Excerpt to read:
Segment Open
But what about routine invoices that are submitted to the Government which do not contain an “objectively false” statement, but where the contractor knows that it has failed to comply with a material provision of a government contract? In other words, are the company’s actions a breach of contract, or a violation of the False Claims Act? The Fourth Circuit recently joined some other circuits in declaring that such invoices, although not actually certified, had “implied certification” and were false claims under the False Claims Act. United States v. Triple Canopy, Inc ex rel Badr. Nos. 13-2190, 13-2191 (Fourth Cir. Jan. 8, 2015).


In Triple Canopy, the Government awarded a fixed price contract for security guard services in Iraq. The contract required that all employees receive initial training on the weapon they carried, and that they had qualified on a U.S. Army qualification course, by meeting a marksmanship score of 23 out of 40. The contractor was to maintain qualifying scores in personnel files for one year. There was nothing in the contract which conditioned payment on compliance with these requirements.
Segment Closed
[Camera calibration data]
Segment Open
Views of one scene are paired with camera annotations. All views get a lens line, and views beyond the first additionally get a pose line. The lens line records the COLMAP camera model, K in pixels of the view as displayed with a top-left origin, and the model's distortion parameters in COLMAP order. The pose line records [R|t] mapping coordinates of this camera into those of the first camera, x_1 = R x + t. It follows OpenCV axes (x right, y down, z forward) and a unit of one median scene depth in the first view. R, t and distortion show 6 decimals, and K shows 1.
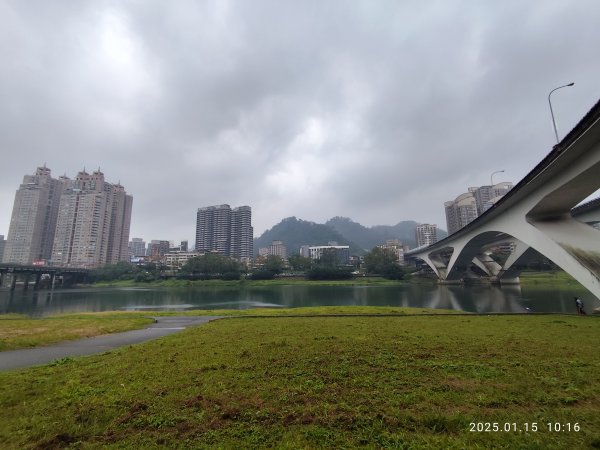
lens RADIAL K [[274.6, 0, 294.9], [0, 274.6, 225.7], [0, 0, 1]] dist [-0.000232, -0.000013]
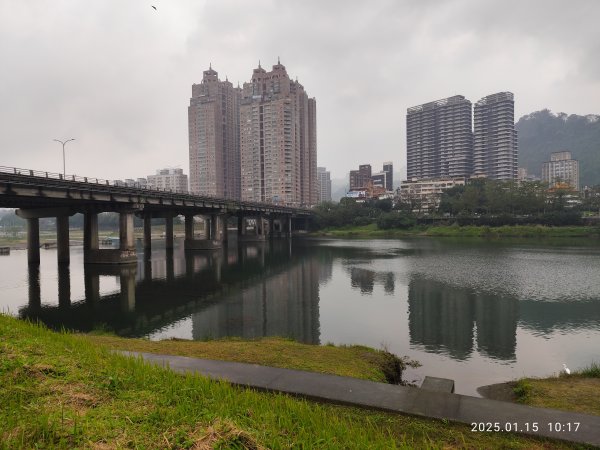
lens RADIAL K [[417.6, 0, 300.0], [0, 417.6, 225.0], [0, 0, 1]] dist [0.029625, -0.001255]
pose [[0.913973, -0.001085, -0.405773, -0.284974], [0.081143, 0.980287, 0.180147, 0.004749], [0.397579, -0.197575, 0.896044, 0.039876]]
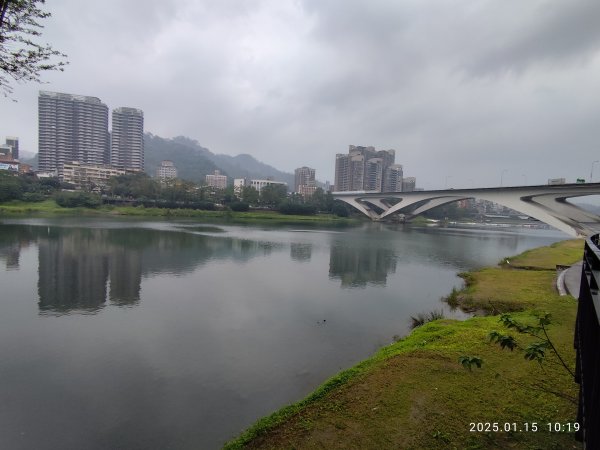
lens RADIAL K [[287.9, 0, 295.6], [0, 287.9, 226.7], [0, 0, 1]] dist [0.000985, -0.000018]
pose [[0.770643, 0.007464, 0.637223, -0.467432], [-0.171145, 0.965621, 0.195668, 0.013910], [-0.613855, -0.259848, 0.745427, 0.084748]]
Segment Closed
Using the information:
**A)** In the False Claims Act passage, what marksmanship score did employees have to meet on the U.S. Army qualification course?
**B)** Repeat the False Claims Act passage from "But what about" up to and including "Jan. 8, 2015).".
Work only from the False Claims Act passage.

Answers for the exercise:
**A)** 23 out of 40

**B)**
But what about routine invoices that are submitted to the Government which do not contain an “objectively false” statement, but where the contractor knows that it has failed to comply with a material provision of a government contract? In other words, are the company’s actions a breach of contract, or a violation of the False Claims Act? The Fourth Circuit recently joined some other circuits in declaring that such invoices, although not actually certified, had “implied certification” and were false claims under the False Claims Act. United States v. Triple Canopy, Inc ex rel Badr. Nos. 13-2190, 13-2191 (Fourth Cir. Jan. 8, 2015).